== What needs to be done ==
Would you please transcribe, exactly as written, the lines of the entries below starting at the one that holds "right eye: (166, 212)" and ending at the one that holds "left ankle: (154, 684)", both included?

Dataset excerpts
BEGIN

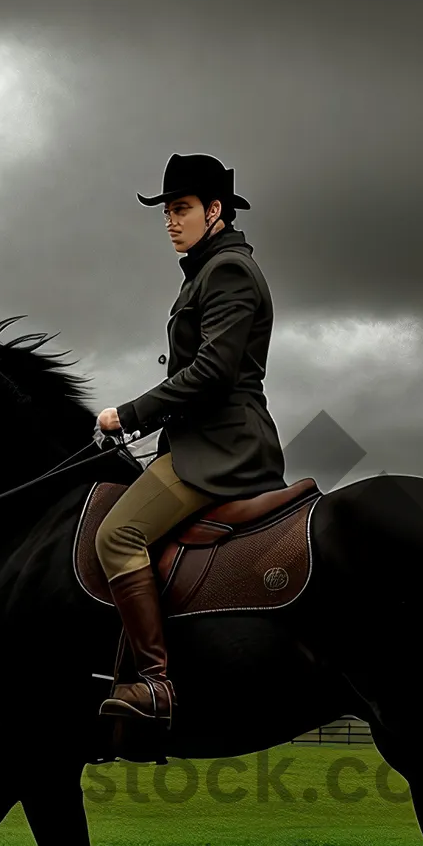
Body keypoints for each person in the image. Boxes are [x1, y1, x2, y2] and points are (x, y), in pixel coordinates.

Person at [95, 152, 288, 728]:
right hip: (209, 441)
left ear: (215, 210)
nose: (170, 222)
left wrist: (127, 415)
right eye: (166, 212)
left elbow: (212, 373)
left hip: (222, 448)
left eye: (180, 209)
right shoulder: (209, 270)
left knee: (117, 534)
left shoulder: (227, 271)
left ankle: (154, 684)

END
BEGIN

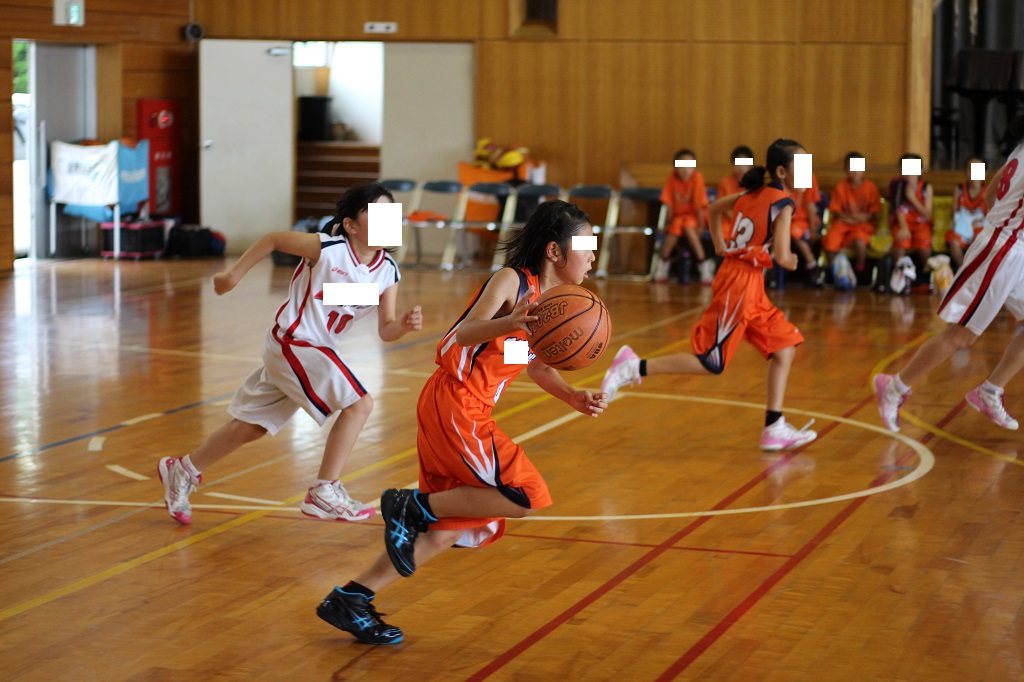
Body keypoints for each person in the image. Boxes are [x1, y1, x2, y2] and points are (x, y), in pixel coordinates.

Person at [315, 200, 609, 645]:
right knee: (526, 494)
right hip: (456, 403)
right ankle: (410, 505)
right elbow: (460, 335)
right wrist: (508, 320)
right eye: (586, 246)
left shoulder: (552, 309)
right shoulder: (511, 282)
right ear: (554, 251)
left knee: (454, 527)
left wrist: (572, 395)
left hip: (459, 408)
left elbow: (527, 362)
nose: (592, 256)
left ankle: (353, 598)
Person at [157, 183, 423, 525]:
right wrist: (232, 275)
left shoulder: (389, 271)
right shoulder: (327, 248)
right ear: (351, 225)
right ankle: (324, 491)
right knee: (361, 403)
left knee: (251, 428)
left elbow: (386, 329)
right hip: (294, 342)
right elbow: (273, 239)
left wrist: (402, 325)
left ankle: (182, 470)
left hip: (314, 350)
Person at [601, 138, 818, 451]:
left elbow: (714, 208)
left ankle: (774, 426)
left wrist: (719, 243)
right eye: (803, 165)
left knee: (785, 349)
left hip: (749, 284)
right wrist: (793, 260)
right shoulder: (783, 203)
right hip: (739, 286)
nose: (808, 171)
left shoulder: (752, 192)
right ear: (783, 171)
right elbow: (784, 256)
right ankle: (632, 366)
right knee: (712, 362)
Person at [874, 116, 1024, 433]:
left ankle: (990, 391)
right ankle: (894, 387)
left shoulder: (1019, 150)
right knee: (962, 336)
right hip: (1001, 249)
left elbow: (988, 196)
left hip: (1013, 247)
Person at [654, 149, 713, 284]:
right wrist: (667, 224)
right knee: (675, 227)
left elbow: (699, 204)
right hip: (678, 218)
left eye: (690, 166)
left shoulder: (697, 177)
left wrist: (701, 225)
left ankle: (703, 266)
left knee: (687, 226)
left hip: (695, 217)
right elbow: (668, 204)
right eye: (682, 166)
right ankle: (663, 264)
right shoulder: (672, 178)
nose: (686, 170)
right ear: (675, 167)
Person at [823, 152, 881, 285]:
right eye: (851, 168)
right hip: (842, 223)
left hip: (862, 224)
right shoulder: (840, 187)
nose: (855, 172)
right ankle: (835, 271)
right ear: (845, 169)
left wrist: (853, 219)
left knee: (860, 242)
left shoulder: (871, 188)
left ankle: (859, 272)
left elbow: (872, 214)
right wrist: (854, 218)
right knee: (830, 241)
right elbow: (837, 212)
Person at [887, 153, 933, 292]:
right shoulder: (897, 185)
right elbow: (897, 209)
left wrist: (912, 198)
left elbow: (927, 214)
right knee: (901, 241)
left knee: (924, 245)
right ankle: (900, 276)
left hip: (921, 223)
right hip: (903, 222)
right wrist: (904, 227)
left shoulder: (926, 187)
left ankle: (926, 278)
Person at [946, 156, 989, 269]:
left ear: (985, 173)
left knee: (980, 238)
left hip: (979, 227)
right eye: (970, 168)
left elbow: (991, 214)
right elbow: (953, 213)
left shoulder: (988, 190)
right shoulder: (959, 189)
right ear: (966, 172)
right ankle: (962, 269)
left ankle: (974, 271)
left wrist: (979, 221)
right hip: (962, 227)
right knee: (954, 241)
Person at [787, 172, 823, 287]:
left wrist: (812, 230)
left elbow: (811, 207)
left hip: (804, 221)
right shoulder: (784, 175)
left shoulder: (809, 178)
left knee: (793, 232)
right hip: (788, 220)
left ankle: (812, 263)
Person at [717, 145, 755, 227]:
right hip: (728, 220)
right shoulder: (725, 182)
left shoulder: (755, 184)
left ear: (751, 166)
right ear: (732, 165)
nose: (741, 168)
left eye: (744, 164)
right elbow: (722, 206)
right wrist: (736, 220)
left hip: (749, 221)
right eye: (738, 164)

END

== Response for this exercise ==
right eye: (166, 212)
left elbow: (212, 373)
left hip: (222, 448)
left eye: (180, 209)
right shoulder: (209, 270)
left knee: (117, 534)
left shoulder: (227, 271)
left ankle: (154, 684)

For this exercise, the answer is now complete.